Our favorite part? With a signature Hendricks Rose cocktail in hand, it is exercising the art of fjaka and retreating to our private balcony terrace that overlooks the coast and Otok Lokrum island.

And if we’re segueing into the epicurean, we loved their in-house restaurant Sensus, for Chef Petar Obad’s modern interpretation of Mediterranean classics. We’re still relishing that grilled Dalmatian lobster + unctuous foie gras dish. But if you’re feeling bold, we urge you to leave the decision-making with the chef himself, who’ll take you on a multi-coursed, gastronomic journey with local, renowned Croatian wines to match – everything from Dingač to Postup to Plavac Mali will allow you to traverse the beauty of this country via what’s in your glass.

Or if you fancy yourself an elegant patio scenario, grab a table at Prora Beach Restaurant, a darling, stone-covered nook that oozes romance. You will thank yourself for indulging in their seafood paella, which features a fisherman’s bounty of plump grilled shrimp, mussels, scallops on the half shell, and sweet squid on a bed of delicate couscous.



If you’re hungry for adventure, the concierge desk arranges bespoke trips that connect you with local artisans and community-minded citizens. One of the highlights is a day trip through Pelješac Peninsula, which includes a visit to a Ston oyster farm, and a flight tasting at the legendary Grgich Winery; it all culminates with a feast at Antunovic Family Farm. The luncheon features traditional braised lamb and veal shank, Croatian peka bread, charcuterie, donkey cheese and milk, and walnut liqueur…all lovingly homemade.

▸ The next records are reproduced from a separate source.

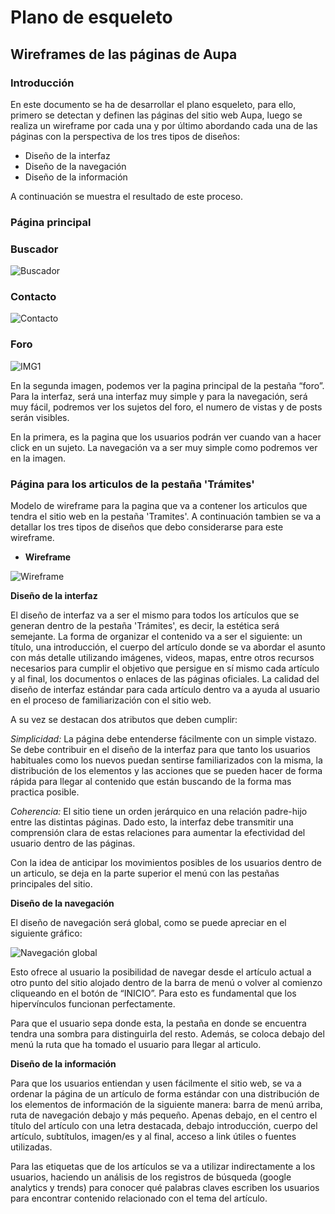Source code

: # Plano de esqueleto

## Wireframes de las páginas de Aupa

### Introducción

En este documento se ha de desarrollar el plano esqueleto, para ello, primero se detectan y definen las páginas del sitio web Aupa, luego se realiza un wireframe por cada una y por último abordando cada una de las páginas con la perspectiva de los tres tipos de diseños:


- Diseño de la interfaz
- Diseño de la navegación
- Diseño de la información

A continuación se muestra el resultado de este proceso.

### Página principal

### Buscador 

![Buscador](buscador.png)

### Contacto 

![Contacto](contactos.png)

### Foro 
![IMG1](/4-esqueleto/Wireframes.jpeg)

En la segunda imagen, podemos ver la pagina principal de la pestaña “foro”. 
Para la interfaz, será una interfaz muy simple y para la navegación, será muy fácil, podremos ver los sujetos del foro, el numero de vistas y de posts serán visibles. 


En la primera, es la pagina que los usuarios podrán ver cuando van a hacer click en un sujeto. La navegación va a ser muy simple como podremos ver en la imagen.

### Página para los articulos de la pestaña 'Trámites' 
 
 Modelo de wireframe para la pagina que va a contener los articulos que tendra el sitio web en la pestaña 'Tramites'. A continuación tambien se va a detallar los tres tipos de diseños que debo considerarse para este wireframe.

 - **Wireframe**
 
 ![Wireframe](https://github.com/DeustoPWEB2018/proyectoweb-migraciones/blob/3264517cc160c33049ec5854babaebc6d5aba64c/4-esqueleto/4_Wireframe_pag_similares_3.jpg)


  **Diseño de la interfaz**

El diseño de interfaz va a ser el mismo para todos los artículos que se generan dentro de la pestaña 'Trámites', es decir, la estética será semejante. La forma de organizar el contenido va a ser el siguiente: un título, una introducción, el cuerpo del artículo donde se va abordar el asunto con más detalle utilizando imágenes, videos, mapas, entre otros recursos necesarios para cumplir el objetivo que persigue en sí mismo cada artículo y al final, los documentos o enlaces de las páginas oficiales.
 La calidad del diseño de interfaz estándar para cada artículo dentro va a ayuda al usuario en el proceso de familiarización con el sitio web.


A su vez se destacan dos atributos que deben cumplir:

 *Simplicidad:* La página debe entenderse fácilmente con un simple vistazo. Se debe contribuir en el diseño de la interfaz para que tanto los usuarios habituales como los nuevos puedan sentirse familiarizados con la misma, la distribución de los elementos y las acciones que se pueden hacer de forma rápida para llegar al contenido que están buscando de la forma mas practica posible.


 *Coherencia:*  El sitio tiene un orden jerárquico en una relación padre-hijo entre las distintas páginas. Dado esto, la interfaz debe transmitir una comprensión clara de estas relaciones para aumentar la efectividad del usuario dentro de las páginas.


 Con la idea de anticipar los movimientos posibles de los usuarios dentro de un articulo, se deja en la parte superior el menú con las pestañas principales del sitio. 


  **Diseño de la navegación**

 El diseño de navegación será global, como se puede apreciar en el siguiente gráfico:

 ![Navegación global](https://github.com/DeustoPWEB2018/proyectoweb-migraciones/blob/3264517cc160c33049ec5854babaebc6d5aba64c/4-esqueleto/4-Navegacion%20global.png)

 Esto ofrece al usuario la posibilidad de navegar desde el artículo actual a otro punto del sitio alojado dentro de la barra de menú o volver al comienzo cliqueando en el botón de “INICIO”. Para esto es fundamental que los hipervínculos funcionan perfectamente.


 Para que el usuario sepa donde esta, la pestaña en donde se encuentra tendra una sombra para distinguirla del resto. Además, se coloca debajo del menú la ruta que ha tomado el usuario para llegar al articulo.


  **Diseño de la información**


 Para que los usuarios entiendan y usen fácilmente el sitio web, se va a ordenar la página de un artículo de forma estándar con una distribución de los elementos de información de la siguiente manera: barra de menú arriba, ruta de navegación debajo y más pequeño. Apenas debajo, en el centro el título del artículo con una letra destacada, debajo introducción, cuerpo del artículo, subtítulos, imagen/es y al final, acceso a link útiles o fuentes utilizadas.


 Para las etiquetas que de los artículos se va a utilizar indirectamente a los usuarios, haciendo un análisis de los registros de búsqueda (google analytics y trends) para conocer qué palabras claves escriben los usuarios para encontrar contenido relacionado con el tema del artículo.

If you’ve just closed that IPO, however, we strenuously advise staying at their sister property Villa Agave, which is conveniently situated next door. Like your own private piece of paradise, the sprawling property happened to be a favorite “home away from home” of director Francis Ford Coppola.

It comes with private catered meals, a sprawling hot tub, luxurious swimming pool, secluded cliffside beach, and on-site spa treatments from Hotel Excelsior’s Energy Clinic, out on the terrace, while enjoying views of the sunset.

Like the Pearl of the Adriatic itself, old and new worlds readily converge to produce an inimitable experience at Hotel Excelsior. And it’s especially lovely here in autumn.